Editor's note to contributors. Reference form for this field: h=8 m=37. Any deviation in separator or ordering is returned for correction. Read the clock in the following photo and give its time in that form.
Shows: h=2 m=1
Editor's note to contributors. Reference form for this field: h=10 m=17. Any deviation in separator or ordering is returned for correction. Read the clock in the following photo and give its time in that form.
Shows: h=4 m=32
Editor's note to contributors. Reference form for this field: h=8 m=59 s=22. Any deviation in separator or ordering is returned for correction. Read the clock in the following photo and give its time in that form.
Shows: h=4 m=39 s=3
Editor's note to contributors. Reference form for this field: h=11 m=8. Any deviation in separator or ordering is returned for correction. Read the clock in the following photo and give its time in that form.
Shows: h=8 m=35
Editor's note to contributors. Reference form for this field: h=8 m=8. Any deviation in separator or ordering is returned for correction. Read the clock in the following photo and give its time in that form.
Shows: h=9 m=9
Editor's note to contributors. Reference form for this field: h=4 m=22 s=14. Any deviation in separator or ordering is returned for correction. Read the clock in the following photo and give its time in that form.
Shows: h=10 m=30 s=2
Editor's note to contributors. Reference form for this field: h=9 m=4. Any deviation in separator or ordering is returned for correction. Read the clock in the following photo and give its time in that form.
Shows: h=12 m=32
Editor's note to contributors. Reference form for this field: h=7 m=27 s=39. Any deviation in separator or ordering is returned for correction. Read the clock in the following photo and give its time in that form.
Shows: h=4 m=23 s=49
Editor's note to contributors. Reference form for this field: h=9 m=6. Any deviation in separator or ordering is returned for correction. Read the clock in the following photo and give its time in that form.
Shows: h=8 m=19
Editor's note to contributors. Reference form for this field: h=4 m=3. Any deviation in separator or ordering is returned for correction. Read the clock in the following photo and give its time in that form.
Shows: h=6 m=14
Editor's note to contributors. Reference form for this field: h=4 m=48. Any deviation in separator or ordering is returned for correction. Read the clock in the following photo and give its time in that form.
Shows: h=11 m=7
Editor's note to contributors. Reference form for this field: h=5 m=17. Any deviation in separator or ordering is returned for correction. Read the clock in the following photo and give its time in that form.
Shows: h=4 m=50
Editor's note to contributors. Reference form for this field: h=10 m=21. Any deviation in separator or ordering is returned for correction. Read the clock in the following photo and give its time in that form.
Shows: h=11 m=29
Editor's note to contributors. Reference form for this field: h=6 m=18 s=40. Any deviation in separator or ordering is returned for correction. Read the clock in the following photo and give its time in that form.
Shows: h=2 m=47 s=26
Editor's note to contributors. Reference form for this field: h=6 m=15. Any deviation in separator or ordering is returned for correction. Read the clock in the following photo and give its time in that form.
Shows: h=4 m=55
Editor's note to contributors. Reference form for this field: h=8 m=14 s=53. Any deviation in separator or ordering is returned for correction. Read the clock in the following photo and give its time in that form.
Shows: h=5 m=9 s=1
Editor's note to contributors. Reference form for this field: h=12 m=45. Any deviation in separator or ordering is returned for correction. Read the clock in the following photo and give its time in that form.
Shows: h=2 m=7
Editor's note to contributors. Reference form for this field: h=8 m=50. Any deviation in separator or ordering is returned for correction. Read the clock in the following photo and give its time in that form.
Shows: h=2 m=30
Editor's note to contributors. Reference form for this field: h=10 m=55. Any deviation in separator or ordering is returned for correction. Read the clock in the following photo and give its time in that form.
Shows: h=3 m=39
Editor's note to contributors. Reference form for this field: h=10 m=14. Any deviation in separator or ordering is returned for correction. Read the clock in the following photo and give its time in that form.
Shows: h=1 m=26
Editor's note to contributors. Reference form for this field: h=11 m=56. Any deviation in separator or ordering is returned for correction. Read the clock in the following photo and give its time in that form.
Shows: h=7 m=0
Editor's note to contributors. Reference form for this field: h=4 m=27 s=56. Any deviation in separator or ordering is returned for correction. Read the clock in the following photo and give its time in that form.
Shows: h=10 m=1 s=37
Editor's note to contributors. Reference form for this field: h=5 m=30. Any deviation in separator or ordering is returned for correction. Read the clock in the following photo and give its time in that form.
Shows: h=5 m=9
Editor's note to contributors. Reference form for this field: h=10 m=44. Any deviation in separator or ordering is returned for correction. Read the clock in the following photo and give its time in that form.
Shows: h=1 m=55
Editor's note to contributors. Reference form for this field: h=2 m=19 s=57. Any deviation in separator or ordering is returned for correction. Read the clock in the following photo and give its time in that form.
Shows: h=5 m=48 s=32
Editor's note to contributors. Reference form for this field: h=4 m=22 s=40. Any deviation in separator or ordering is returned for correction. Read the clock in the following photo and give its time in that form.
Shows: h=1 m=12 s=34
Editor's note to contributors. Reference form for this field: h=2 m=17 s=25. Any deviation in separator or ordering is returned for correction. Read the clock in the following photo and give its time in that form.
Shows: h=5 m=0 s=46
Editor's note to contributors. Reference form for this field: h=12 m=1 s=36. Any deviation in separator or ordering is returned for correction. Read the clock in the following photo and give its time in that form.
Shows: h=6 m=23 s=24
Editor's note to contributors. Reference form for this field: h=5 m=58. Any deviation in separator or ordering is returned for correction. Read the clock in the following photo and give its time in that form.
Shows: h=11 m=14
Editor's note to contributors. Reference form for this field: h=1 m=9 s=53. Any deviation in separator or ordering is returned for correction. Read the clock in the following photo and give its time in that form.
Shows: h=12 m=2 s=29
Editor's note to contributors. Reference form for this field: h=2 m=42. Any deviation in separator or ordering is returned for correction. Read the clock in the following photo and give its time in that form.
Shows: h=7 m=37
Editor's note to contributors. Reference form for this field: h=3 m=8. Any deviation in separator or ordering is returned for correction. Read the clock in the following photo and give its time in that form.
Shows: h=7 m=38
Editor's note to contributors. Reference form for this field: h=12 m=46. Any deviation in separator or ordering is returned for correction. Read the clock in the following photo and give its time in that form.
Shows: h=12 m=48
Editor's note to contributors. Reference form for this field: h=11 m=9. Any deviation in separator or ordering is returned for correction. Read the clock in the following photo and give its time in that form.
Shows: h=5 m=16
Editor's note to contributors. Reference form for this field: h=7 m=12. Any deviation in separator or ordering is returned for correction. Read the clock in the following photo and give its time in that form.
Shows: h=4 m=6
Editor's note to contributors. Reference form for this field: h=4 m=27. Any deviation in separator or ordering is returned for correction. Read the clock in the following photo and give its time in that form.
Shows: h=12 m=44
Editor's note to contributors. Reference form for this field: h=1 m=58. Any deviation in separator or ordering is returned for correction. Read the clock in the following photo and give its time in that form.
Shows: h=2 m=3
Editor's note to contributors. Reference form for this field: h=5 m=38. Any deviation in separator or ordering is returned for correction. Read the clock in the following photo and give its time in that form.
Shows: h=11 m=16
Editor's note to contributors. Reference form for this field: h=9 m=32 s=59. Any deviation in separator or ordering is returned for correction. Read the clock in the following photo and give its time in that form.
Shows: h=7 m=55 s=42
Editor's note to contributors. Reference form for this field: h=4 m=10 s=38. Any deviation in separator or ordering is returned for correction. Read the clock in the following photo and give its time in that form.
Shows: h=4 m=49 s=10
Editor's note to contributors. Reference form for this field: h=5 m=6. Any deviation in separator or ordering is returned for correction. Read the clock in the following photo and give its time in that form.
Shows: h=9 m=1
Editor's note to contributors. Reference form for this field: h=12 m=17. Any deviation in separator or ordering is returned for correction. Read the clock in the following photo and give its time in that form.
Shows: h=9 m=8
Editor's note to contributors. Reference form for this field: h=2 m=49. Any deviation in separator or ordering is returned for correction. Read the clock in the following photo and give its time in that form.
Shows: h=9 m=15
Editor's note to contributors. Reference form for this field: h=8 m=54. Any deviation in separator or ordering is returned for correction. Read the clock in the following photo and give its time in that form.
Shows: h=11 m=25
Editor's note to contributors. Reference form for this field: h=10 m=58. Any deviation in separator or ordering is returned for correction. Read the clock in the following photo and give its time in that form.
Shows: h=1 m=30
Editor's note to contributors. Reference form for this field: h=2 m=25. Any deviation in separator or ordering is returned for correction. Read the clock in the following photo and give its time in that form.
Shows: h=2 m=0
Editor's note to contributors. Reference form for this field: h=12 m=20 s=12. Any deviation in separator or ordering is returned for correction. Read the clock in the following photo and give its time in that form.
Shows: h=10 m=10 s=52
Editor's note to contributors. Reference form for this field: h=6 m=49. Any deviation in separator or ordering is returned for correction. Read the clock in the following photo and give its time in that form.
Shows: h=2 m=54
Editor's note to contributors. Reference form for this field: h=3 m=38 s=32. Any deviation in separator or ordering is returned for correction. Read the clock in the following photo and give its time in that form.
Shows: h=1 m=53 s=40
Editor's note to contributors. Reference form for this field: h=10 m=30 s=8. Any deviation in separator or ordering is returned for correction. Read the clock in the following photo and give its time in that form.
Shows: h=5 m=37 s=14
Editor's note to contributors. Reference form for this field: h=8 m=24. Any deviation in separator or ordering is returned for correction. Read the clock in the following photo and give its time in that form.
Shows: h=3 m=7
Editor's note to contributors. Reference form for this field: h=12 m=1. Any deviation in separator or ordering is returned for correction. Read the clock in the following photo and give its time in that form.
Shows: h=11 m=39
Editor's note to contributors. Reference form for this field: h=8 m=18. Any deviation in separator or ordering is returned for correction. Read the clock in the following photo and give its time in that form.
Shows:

==*==

**WORK TO COMPLETE**
Rewrite the rows from the first line up to and including the line with "Shows: h=10 m=30 s=2" as a numbered list, omitting any blank lines.

**SOLUTION TO THIS TASK**
1. Editor's note to contributors. Reference form for this field: h=8 m=37. Any deviation in separator or ordering is returned for correction. Read the clock in the following photo and give its time in that form.
2. Shows: h=2 m=1
3. Editor's note to contributors. Reference form for this field: h=10 m=17. Any deviation in separator or ordering is returned for correction. Read the clock in the following photo and give its time in that form.
4. Shows: h=4 m=32
5. Editor's note to contributors. Reference form for this field: h=8 m=59 s=22. Any deviation in separator or ordering is returned for correction. Read the clock in the following photo and give its time in that form.
6. Shows: h=4 m=39 s=3
7. Editor's note to contributors. Reference form for this field: h=11 m=8. Any deviation in separator or ordering is returned for correction. Read the clock in the following photo and give its time in that form.
8. Shows: h=8 m=35
9. Editor's note to contributors. Reference form for this field: h=8 m=8. Any deviation in separator or ordering is returned for correction. Read the clock in the following photo and give its time in that form.
10. Shows: h=9 m=9
11. Editor's note to contributors. Reference form for this field: h=4 m=22 s=14. Any deviation in separator or ordering is returned for correction. Read the clock in the following photo and give its time in that form.
12. Shows: h=10 m=30 s=2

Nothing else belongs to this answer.